This article was originally published on ETFTrends.com.

Technology was the only sector in the S&P 500 to generate positive returns in February. It seems some investors remain positive on the S&P 500's largest sector weight and exchange traded funds, such as the Technology Select Sector SPDR Fund (XLK) .

After surging 37% last year, technology remains a favorite among investors, despite data suggesting technology stocks are relatively expensive as they trade at elevated price-to-earnings compared to the broader S&P 500. Roughly a third of global fund managers say they are overweight tech in their portfolios, according to a recent Bank of America Merrill Lynch survey.

“Known by its ticker XLK, the fund has been a go-to bet for buyers looking for cheap and broad tech exposure, charging a low expense ratio of 13 basis points. The fund saw almost $616 million in inflows on Thursday, the most since December 2011, according to data compiled by Bloomberg,” reports Bloomberg.

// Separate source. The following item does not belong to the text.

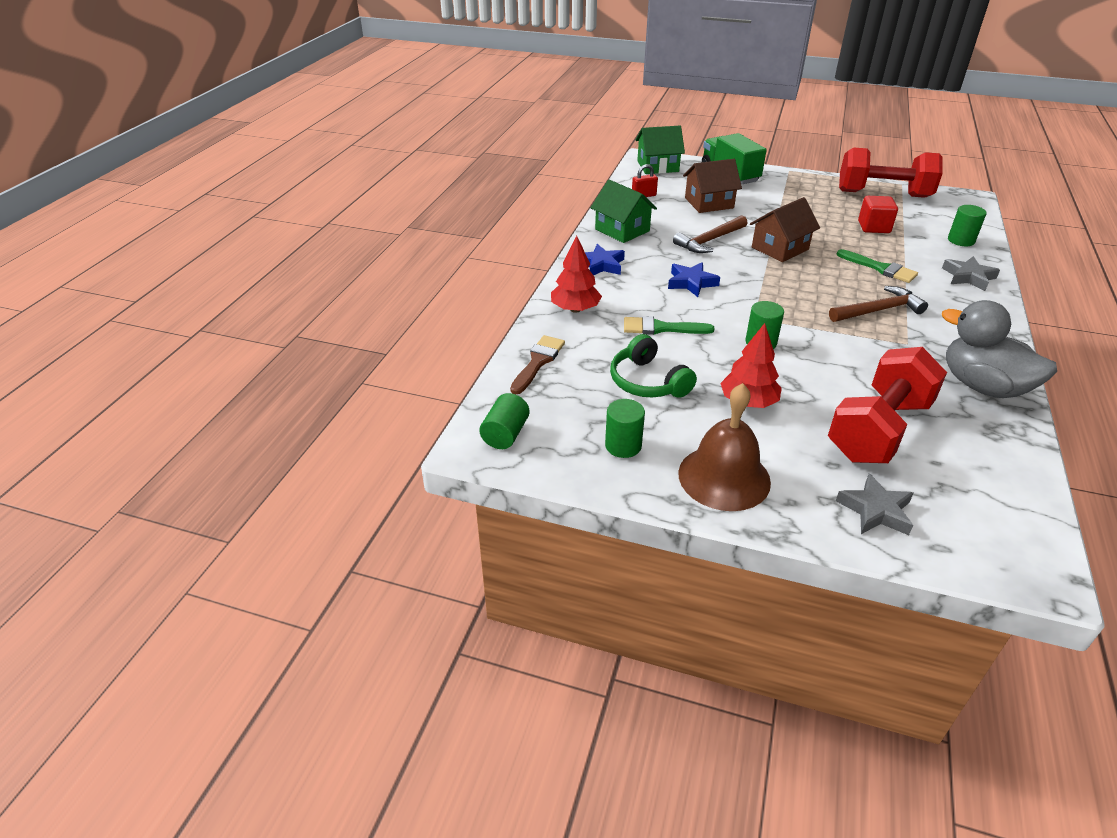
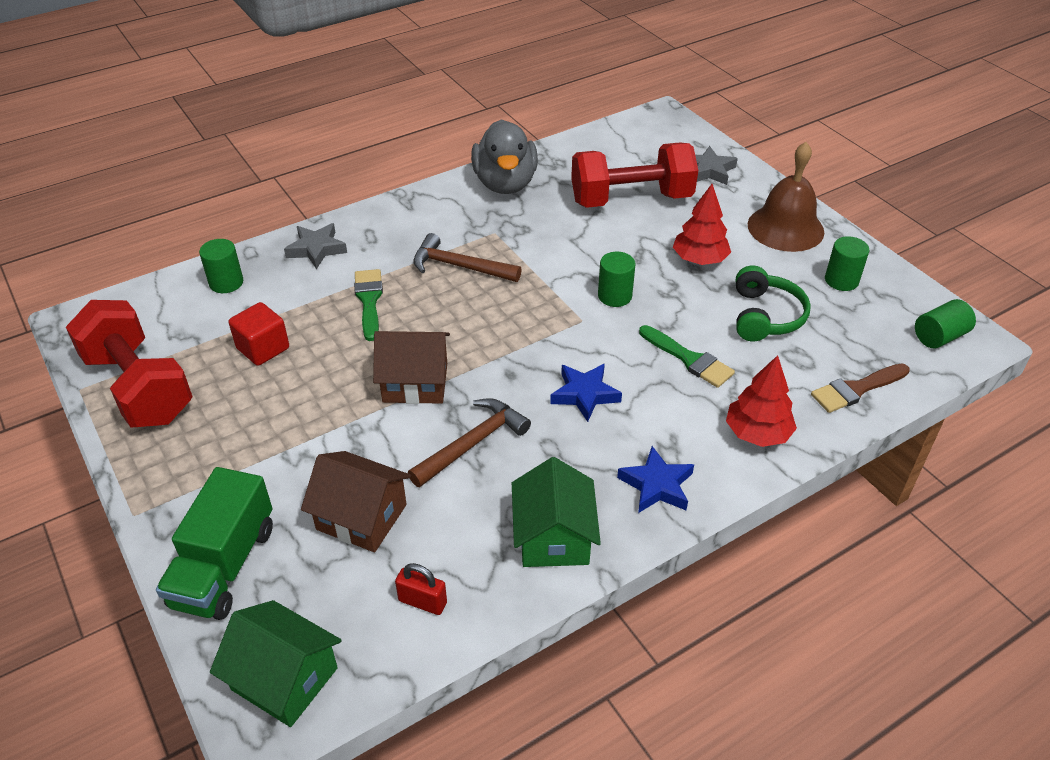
camera: 140 degrees left, 5 degrees up
(709, 241) = (472, 443): brown hammer -> brown hammer turned 45 degrees counterclockwise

XLK includes companies from technology hardware, storage, and peripherals; software; diversified telecommunication services; communications equipment; semiconductors and semiconductor equipment; internet software and services; IT services; electronic equipment, instruments and components; and wireless telecommunication services.

“The bullish behavior comes after XLK investors pulled the plug on $1.2 billion worth of bets in February, the largest month of outflows for the fund since October 2014, the data show. Tech, media and telecom stocks have recovered since the broad market selloff on Feb. 5, aided by strong fourth-quarter earnings,” according to Bloomberg.

The PowerShares QQQ (QQQ) , which tracks the tech-heavy Nasdaq-100 Index, has added about $200 million in new assets over the past week.